The bad part of it all is She said in the last few days, just Friday until Tuesday around $500 went to Harbor Freight. Guess this means I am cut off for a while . Also puts some heavy burdens on me to get good enough with this equipment that it isn't a waste of money. A few decent cabinets made that are good enough to actually go upstairs and it will be worth it. Keep making the quality of stuff I have done so far and it isn't.


----------



## Knothead47 (Feb 10, 2010)

Did you use the coupon that is on the HF ad? I have used them and saved a bit of $$$. I'm cheap. So cheap that they have my picture next to the word in the dictionary.


----------



## DerekO (Jan 20, 2010)

Knothead47 said:


> Did you use the coupon that is on the HF ad? I have used them and saved a bit of $$$. I'm cheap.
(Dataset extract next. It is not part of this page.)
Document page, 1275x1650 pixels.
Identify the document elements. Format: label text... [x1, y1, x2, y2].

So cheap that they have my picture next to the word in the dictionary.


I call Her scrooge all of the time.  I am almost as bad though. 

Coupon is the only reason I was able to get it so soon. Before some one on here told me that it was in this months ad I thought I was just going to be getting the cheap one bag collector. I was going to get that one right away and save up for the bigger one, but it was a lot easier to convince her to get the bigger one that was on sale for $179 and then with the coupon $139. She tried to use the 20% off coupon too. But they wouldn't let Her. That got me a doweling jig and then She went back in and used another 20% off coupon on a 1.5hp plunge router. 
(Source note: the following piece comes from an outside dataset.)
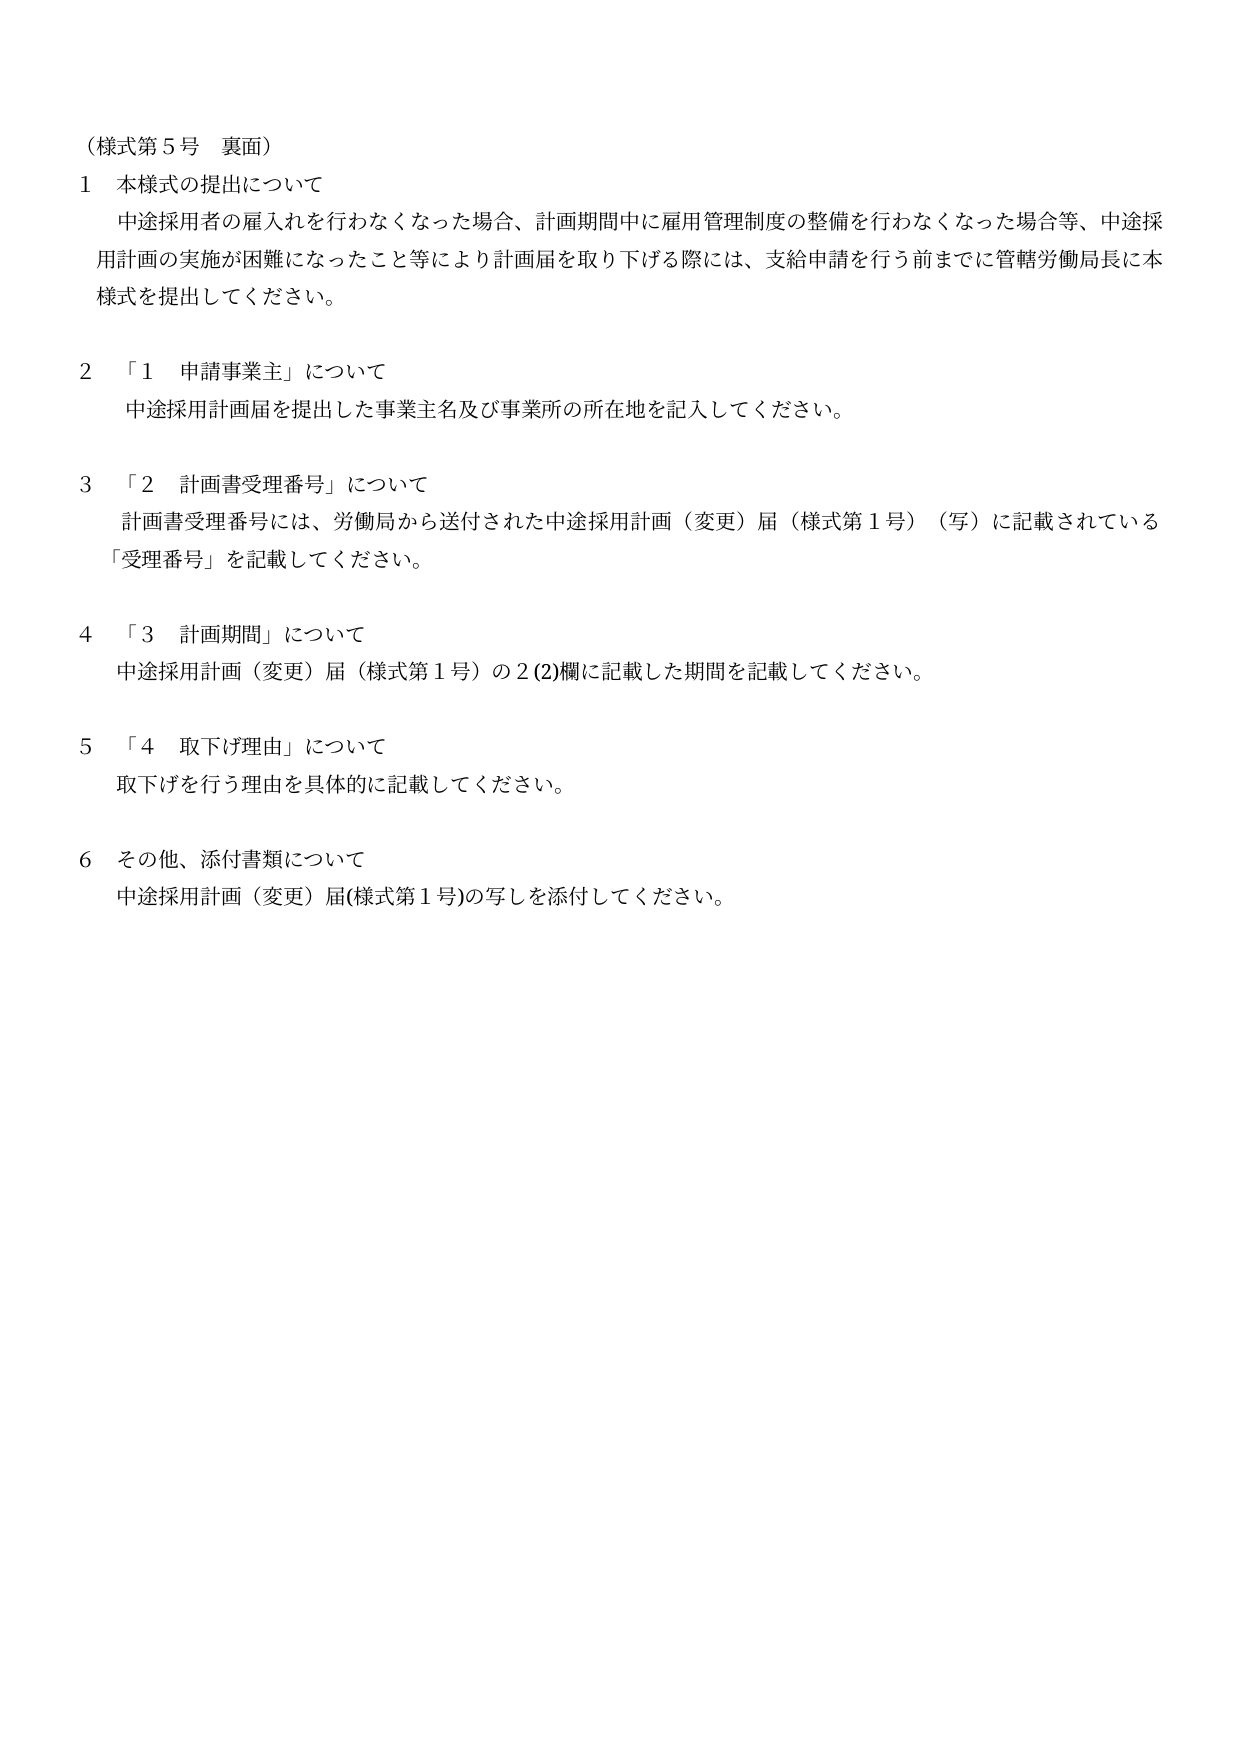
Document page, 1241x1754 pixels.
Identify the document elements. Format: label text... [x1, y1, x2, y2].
Out of everything She bought on Friday and Tuesday I think that maybe 5 things out of $500 spent didn't have a coupon used on it. I think rubber gloves were one thing and some dowel spot marker jig (She didn't see the doweling jig that first night) and not sure if anything else was non-coupon...probably was something. Not everything bought was tool related as there was a magnetic trailer light set bought since the trailer we borrow almost always has the wiring not working.

I was told last night that I am cut off until after She is done doing taxes for the season. Too bad that doesn't always mean the 15th of April as it seems they always have some who file extensions. Though I think there might be a purchase towards the end of the month as the hitch mounted wheelchair/scooter carrier/ramp is on sale then and with a 20% off coupon will be a nice purchase.  Then if we get that after I jump through the insurance hoops for a new scooter I will actually be able to go into the store myself :laugh: Too bad the thing isn't big enough to be able to load my golf cart on it, then I could really have mobility.


----------